#### SUPPLIED MATERIAL:
::::::::

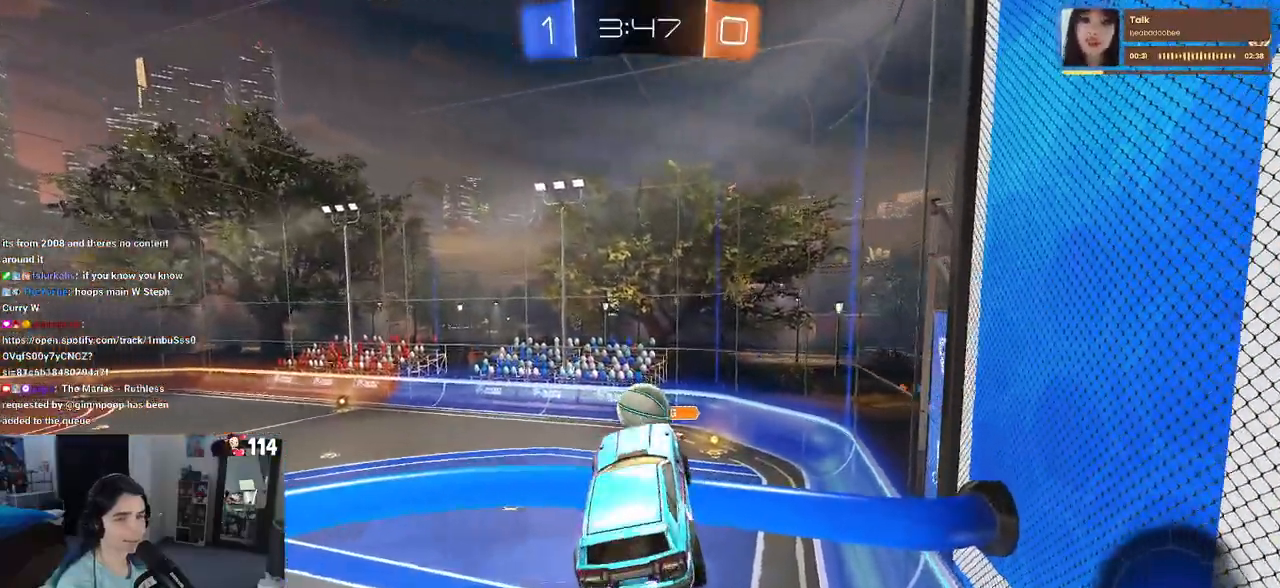
{"buttons": [], "left_stick": "center", "right_stick": "center", "events": [[17, "left_stick", "center"]]}
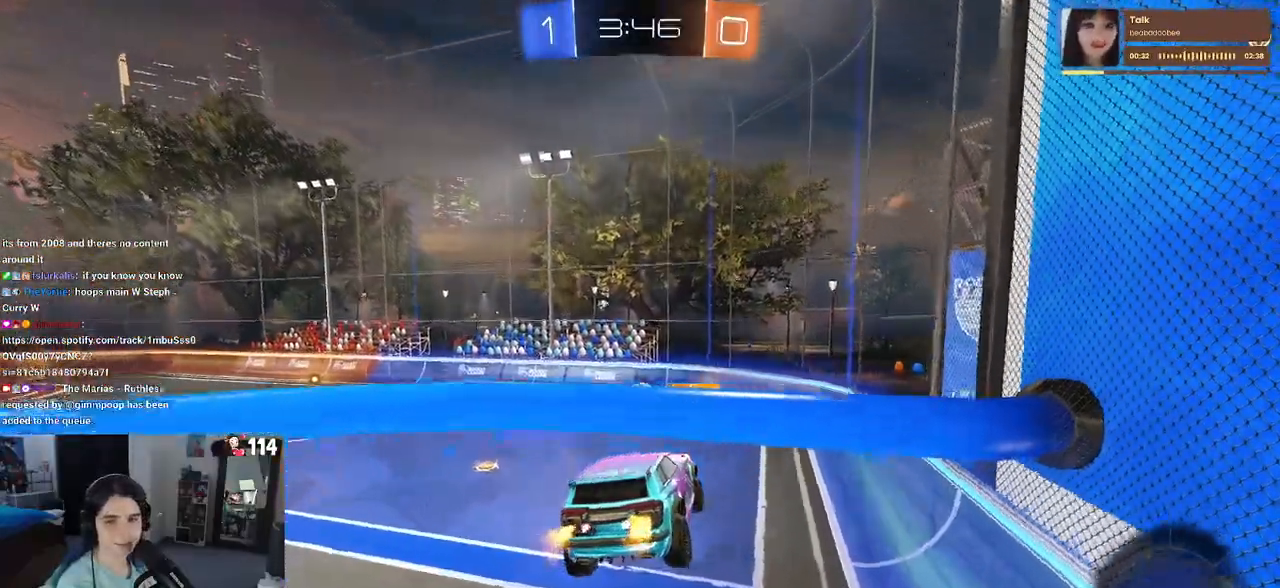
{"buttons": [], "left_stick": "center", "right_stick": "center", "events": []}
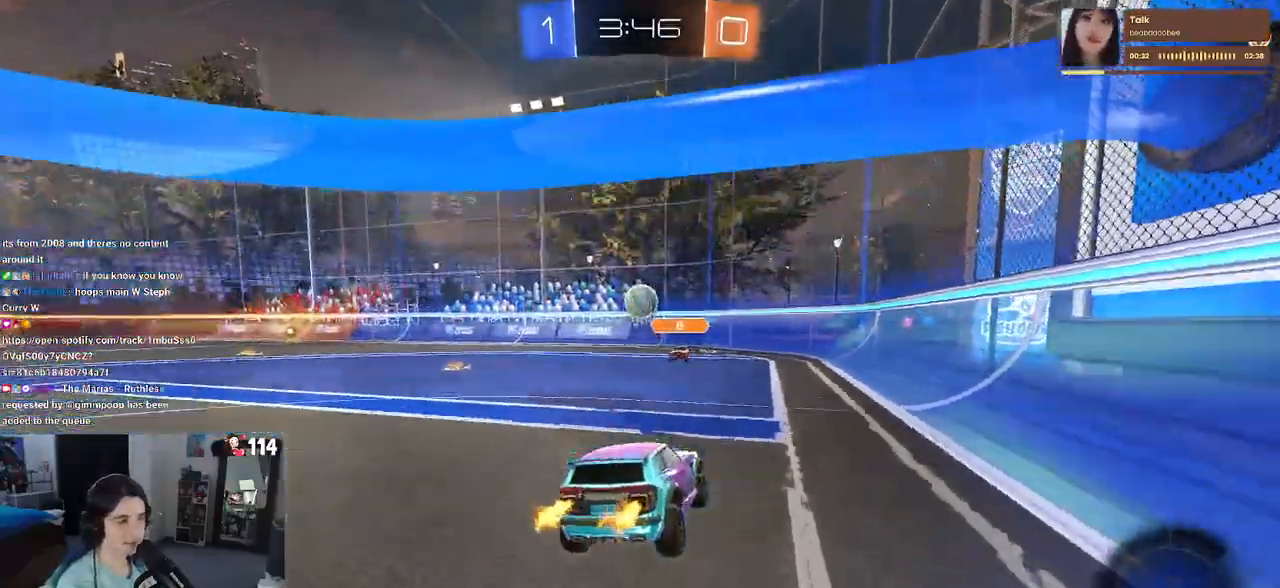
{"buttons": ["R1"], "left_stick": "left", "right_stick": "center", "events": [[117, "left_stick", "left"], [367, "R1", "down"], [433, "left_stick", "center"], [483, "left_stick", "left"]]}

::::::::

Could you repeat all of the data exactly, minus the pictures?

#### EXERCISE SOLUTION:
{"buttons": [], "left_stick": "center", "right_stick": "center", "events": [[17, "left_stick", "center"]]}
{"buttons": [], "left_stick": "center", "right_stick": "center", "events": []}
{"buttons": ["R1"], "left_stick": "left", "right_stick": "center", "events": [[117, "left_stick", "left"], [367, "R1", "down"], [433, "left_stick", "center"], [483, "left_stick", "left"]]}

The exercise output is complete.